= YOUR TASK =
Update the record on dextromethorphan for post-operative pain by reproducing the portion between "A qualitative systematic" and "Dahl, J. B.", inclusive, with "systematic review" changed to "narrative review".

A qualitative systematic review of peri-operative dextromethorphan in post-operative pain

• Published in: Acta anaesthesiologica Scandinavica Vol. 50; no. 1; pp. 1 - 13
• Main Authors: Duedahl, T. H., Rømsing, J., Møiniche, S., Dahl, J. B.
• Format: Journal Article
• Language: English
• Published: Oxford, UK; Malden, USA Munksgaard International Publishers 01.01.2006; Blackwell
• Subjects: Analgesics, Opioid - therapeutic use; Anesthesia; Anesthesia. Intensive care medicine. Transfusions. Cell therapy and gene therapy; Biological and medical sciences; dextromethorphan; Dextromethorphan - therapeutic use; Humans; Medical sciences; N-methyl-d-aspartate (NMDA) receptor antagonists; Pain Measurement; Pain, Postoperative - drug therapy; post-operative pain; Randomized Controlled Trials as Topic; systematic review; Morphinan derivatives; Pain; NMDA; Opiates; Anesthesia; Antitussive agent; Dextromethorphan; N-methyl-D-aspartate (NMDA) receptor antagonists; NMDA receptor; systematic review; post-operative pain
• ISSN: 0001-5172; 1399-6576
• DOI: 10.1111/j.1399-6576.2006.00900.x

Background:  The N‐methyl‐d‐aspartate (NMDA) receptor antagonist, dextromethorphan (DM), has received interest as an adjunctive agent in post‐operative pain management. Clinical trials have been contradictory. This systematic review aims to evaluate the available literature examining the analgesic efficacy of DM in post‐operative patients. Methods:  Twenty‐eight randomized, double‐blind, clinical studies, with 40 comparisons, including a variety of dosing regimens comparing DM treatment with placebo, were included. Meta‐analysis was intended but deemed to be inappropriate because of the substantial difference in methodology and reporting between trials. The outcome measures (pain scores at rest, time to first analgesic request and supplemental analgesic consumption) were evaluated qualitatively by significant difference (P < 0.05) as reported in the original investigations. Results:  DM did not reduce the post‐operative pain score with a clinically significant magnitude. The time to first analgesic request was significantly prolonged in most comparisons with DM. Significant decreases in supplemental opioid consumption were observed in the majority of parenteral DM studies and in about one‐half of the oral studies. The decreases were of questionable clinical importance in most comparisons, although a relationship between a decrease in opioid consumption and opioid‐related side‐effects was established in some studies. Conclusion:  Based on the studies available, DM has the potential to be a safe adjunctive agent to opioid analgesia in post‐operative pain management, but the consistency of the potential opioid‐sparing and pain‐reducing effect must be questioned. Consequently, it is not possible to recommend dose regimens or routine clinical use of DM in post‐operative pain. The route of administration may be important for the beneficial effect.

= Dataset entries =
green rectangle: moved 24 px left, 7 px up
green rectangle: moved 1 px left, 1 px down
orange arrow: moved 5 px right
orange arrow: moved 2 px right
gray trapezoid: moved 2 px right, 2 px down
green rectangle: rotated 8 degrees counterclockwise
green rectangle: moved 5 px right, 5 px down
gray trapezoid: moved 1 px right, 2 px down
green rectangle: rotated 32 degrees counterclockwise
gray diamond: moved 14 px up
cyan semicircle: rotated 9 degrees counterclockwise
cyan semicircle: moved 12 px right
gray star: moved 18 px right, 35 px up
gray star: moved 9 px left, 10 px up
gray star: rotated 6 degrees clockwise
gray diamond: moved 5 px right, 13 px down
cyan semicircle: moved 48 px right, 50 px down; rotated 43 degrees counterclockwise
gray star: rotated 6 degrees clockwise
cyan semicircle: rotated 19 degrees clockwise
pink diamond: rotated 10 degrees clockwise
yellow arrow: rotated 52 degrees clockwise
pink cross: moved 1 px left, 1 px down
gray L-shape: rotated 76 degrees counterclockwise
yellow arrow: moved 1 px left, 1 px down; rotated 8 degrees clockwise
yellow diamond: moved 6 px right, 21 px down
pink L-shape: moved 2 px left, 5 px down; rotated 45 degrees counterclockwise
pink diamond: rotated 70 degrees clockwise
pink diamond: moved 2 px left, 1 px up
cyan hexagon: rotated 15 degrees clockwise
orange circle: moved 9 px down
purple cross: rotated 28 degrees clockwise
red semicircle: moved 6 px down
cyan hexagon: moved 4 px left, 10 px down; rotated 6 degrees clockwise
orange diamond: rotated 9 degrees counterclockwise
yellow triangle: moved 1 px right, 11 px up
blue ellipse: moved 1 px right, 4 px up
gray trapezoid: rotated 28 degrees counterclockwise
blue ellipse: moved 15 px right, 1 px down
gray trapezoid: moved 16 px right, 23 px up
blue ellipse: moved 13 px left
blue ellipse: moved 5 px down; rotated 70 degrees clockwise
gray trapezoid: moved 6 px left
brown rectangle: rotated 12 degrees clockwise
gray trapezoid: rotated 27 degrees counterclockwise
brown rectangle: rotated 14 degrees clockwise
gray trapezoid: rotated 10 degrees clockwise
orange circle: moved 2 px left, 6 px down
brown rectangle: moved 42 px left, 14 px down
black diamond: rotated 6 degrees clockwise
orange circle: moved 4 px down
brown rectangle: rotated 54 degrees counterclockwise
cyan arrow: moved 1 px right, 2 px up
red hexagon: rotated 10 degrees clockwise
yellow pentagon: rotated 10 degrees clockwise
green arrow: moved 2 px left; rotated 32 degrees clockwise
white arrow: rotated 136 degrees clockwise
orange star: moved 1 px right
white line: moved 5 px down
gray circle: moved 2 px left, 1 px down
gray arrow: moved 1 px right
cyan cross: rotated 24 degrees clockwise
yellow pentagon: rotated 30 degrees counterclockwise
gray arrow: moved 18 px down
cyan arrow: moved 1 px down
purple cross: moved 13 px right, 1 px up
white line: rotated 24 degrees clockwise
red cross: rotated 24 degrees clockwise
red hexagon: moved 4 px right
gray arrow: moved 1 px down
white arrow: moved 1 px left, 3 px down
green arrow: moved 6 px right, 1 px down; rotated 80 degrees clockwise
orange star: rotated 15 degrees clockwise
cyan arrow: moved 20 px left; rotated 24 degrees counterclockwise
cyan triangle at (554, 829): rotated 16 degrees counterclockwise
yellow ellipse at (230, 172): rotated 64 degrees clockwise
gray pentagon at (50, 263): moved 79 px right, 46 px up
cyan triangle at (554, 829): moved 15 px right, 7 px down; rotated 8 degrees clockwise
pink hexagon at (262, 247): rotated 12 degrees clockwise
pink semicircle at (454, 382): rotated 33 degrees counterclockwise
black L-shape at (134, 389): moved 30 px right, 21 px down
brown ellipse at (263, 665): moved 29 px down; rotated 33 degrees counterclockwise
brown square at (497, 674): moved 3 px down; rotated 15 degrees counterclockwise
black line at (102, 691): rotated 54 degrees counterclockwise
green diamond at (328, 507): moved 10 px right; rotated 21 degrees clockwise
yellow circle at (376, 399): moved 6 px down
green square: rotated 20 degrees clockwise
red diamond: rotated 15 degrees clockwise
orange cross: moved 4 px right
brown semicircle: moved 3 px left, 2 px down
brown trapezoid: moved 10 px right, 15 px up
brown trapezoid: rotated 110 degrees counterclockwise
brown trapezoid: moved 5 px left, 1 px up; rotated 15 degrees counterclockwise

= SOLUTION TO THE PROBLEM =
A qualitative narrative review of peri-operative dextromethorphan in post-operative pain

• Published in: Acta anaesthesiologica Scandinavica Vol. 50; no. 1; pp. 1 - 13
• Main Authors: Duedahl, T. H., Rømsing, J., Møiniche, S., Dahl, J. B.